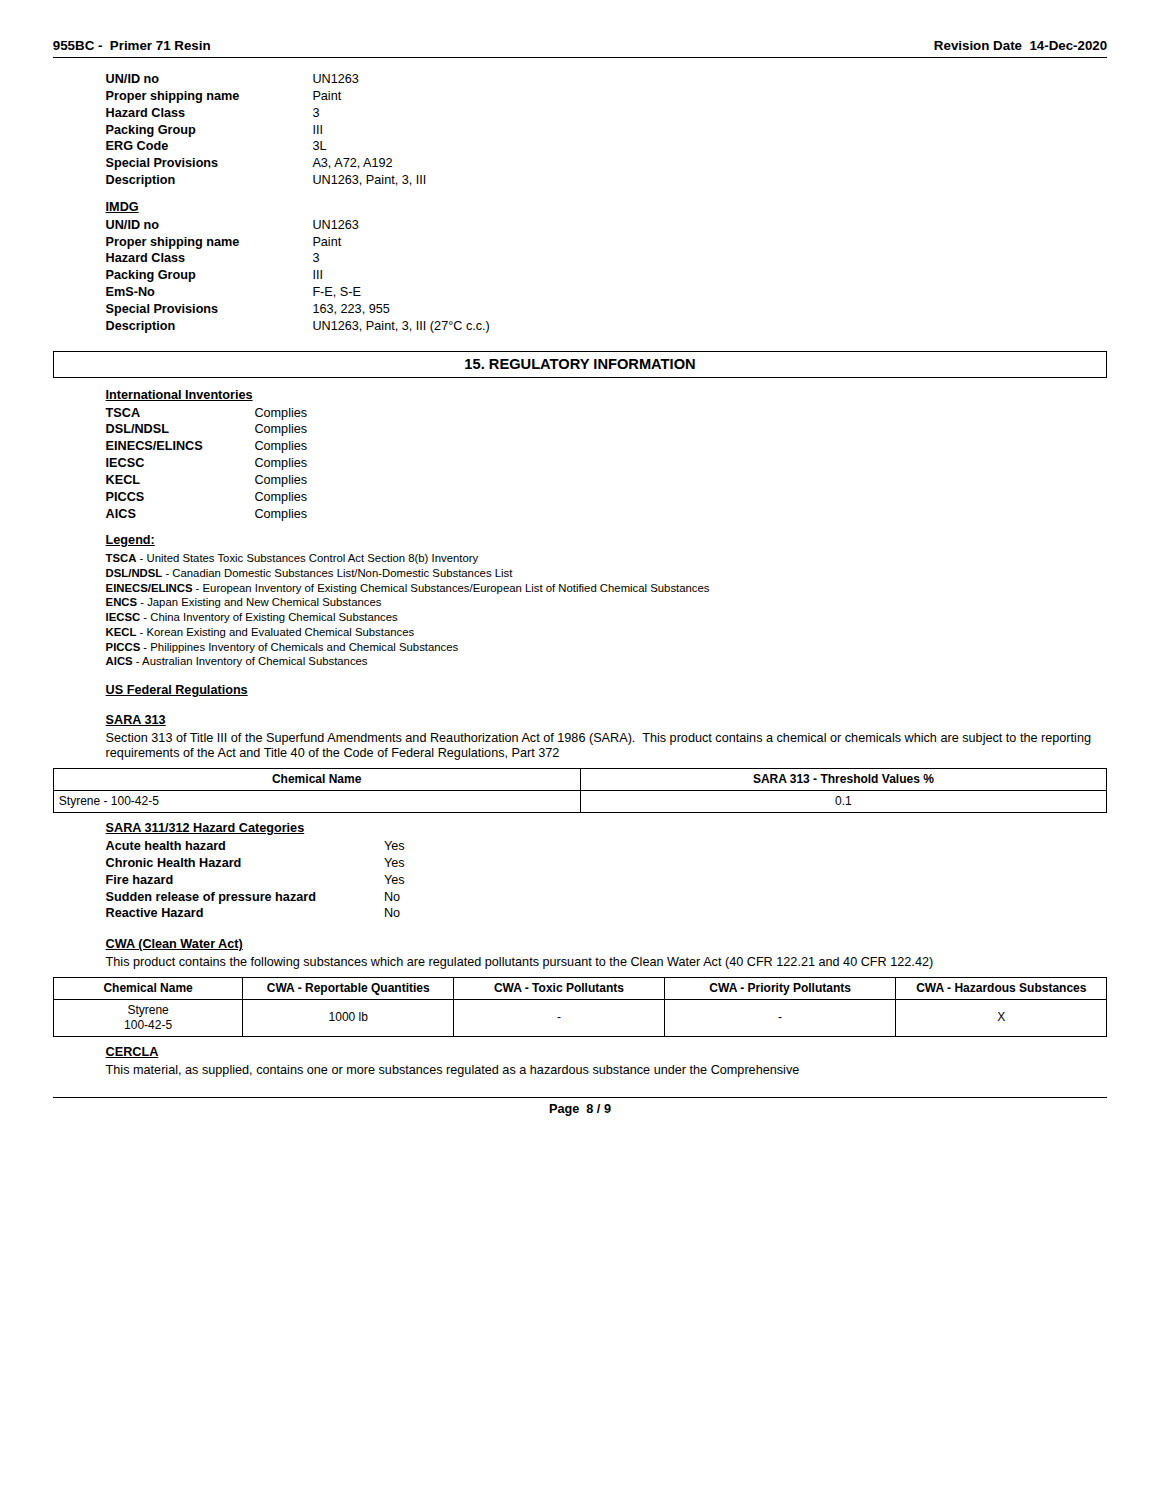955BC - Primer 71 Resin Revision Date 14-Dec-2020
| UN/ID no | UN1263 |
| Proper shipping name | Paint |
| Hazard Class | 3 |
| Packing Group | III |
| ERG Code | 3L |
| Special Provisions | A3, A72, A192 |
| Description | UN1263, Paint, 3, III |
IMDG
| UN/ID no | UN1263 |
| Proper shipping name | Paint |
| Hazard Class | 3 |
| Packing Group | III |
| EmS-No | F-E, S-E |
| Special Provisions | 163, 223, 955 |
| Description | UN1263, Paint, 3, III (27°C c.c.) |
15. REGULATORY INFORMATION
International Inventories
| TSCA | Complies |
| DSL/NDSL | Complies |
| EINECS/ELINCS | Complies |
| IECSC | Complies |
| KECL | Complies |
| PICCS | Complies |
| AICS | Complies |
Legend:
TSCA - United States Toxic Substances Control Act Section 8(b) Inventory
DSL/NDSL - Canadian Domestic Substances List/Non-Domestic Substances List
EINECS/ELINCS - European Inventory of Existing Chemical Substances/European List of Notified Chemical Substances
ENCS - Japan Existing and New Chemical Substances
IECSC - China Inventory of Existing Chemical Substances
KECL - Korean Existing and Evaluated Chemical Substances
PICCS - Philippines Inventory of Chemicals and Chemical Substances
AICS - Australian Inventory of Chemical Substances
US Federal Regulations
SARA 313
Section 313 of Title III of the Superfund Amendments and Reauthorization Act of 1986 (SARA). This product contains a chemical or chemicals which are subject to the reporting requirements of the Act and Title 40 of the Code of Federal Regulations, Part 372
| Chemical Name | SARA 313 - Threshold Values % |
| --- | --- |
| Styrene - 100-42-5 | 0.1 |
SARA 311/312 Hazard Categories
| Acute health hazard | Yes |
| Chronic Health Hazard | Yes |
| Fire hazard | Yes |
| Sudden release of pressure hazard | No |
| Reactive Hazard | No |
CWA (Clean Water Act)
This product contains the following substances which are regulated pollutants pursuant to the Clean Water Act (40 CFR 122.21 and 40 CFR 122.42)
| Chemical Name | CWA - Reportable Quantities | CWA - Toxic Pollutants | CWA - Priority Pollutants | CWA - Hazardous Substances |
| --- | --- | --- | --- | --- |
| Styrene 100-42-5 | 1000 lb | - | - | X |
CERCLA
This material, as supplied, contains one or more substances regulated as a hazardous substance under the Comprehensive
Page 8 / 9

=-=-=-=-=

Exercise goal: Lines before the one containing "AICS | Complies |" are to be left out; that line and every line after it through the end of the data should be copied exactly.

Solution for this problem:
| AICS | Complies |
Legend:
TSCA - United States Toxic Substances Control Act Section 8(b) Inventory
DSL/NDSL - Canadian Domestic Substances List/Non-Domestic Substances List
EINECS/ELINCS - European Inventory of Existing Chemical Substances/European List of Notified Chemical Substances
ENCS - Japan Existing and New Chemical Substances
IECSC - China Inventory of Existing Chemical Substances
KECL - Korean Existing and Evaluated Chemical Substances
PICCS - Philippines Inventory of Chemicals and Chemical Substances
AICS - Australian Inventory of Chemical Substances
US Federal Regulations
SARA 313
Section 313 of Title III of the Superfund Amendments and Reauthorization Act of 1986 (SARA). This product contains a chemical or chemicals which are subject to the reporting requirements of the Act and Title 40 of the Code of Federal Regulations, Part 372
| Chemical Name | SARA 313 - Threshold Values % |
| --- | --- |
| Styrene - 100-42-5 | 0.1 |
SARA 311/312 Hazard Categories
| Acute health hazard | Yes |
| Chronic Health Hazard | Yes |
| Fire hazard | Yes |
| Sudden release of pressure hazard | No |
| Reactive Hazard | No |
CWA (Clean Water Act)
This product contains the following substances which are regulated pollutants pursuant to the Clean Water Act (40 CFR 122.21 and 40 CFR 122.42)
| Chemical Name | CWA - Reportable Quantities | CWA - Toxic Pollutants | CWA - Priority Pollutants | CWA - Hazardous Substances |
| --- | --- | --- | --- | --- |
| Styrene 100-42-5 | 1000 lb | - | - | X |
CERCLA
This material, as supplied, contains one or more substances regulated as a hazardous substance under the Comprehensive
Page 8 / 9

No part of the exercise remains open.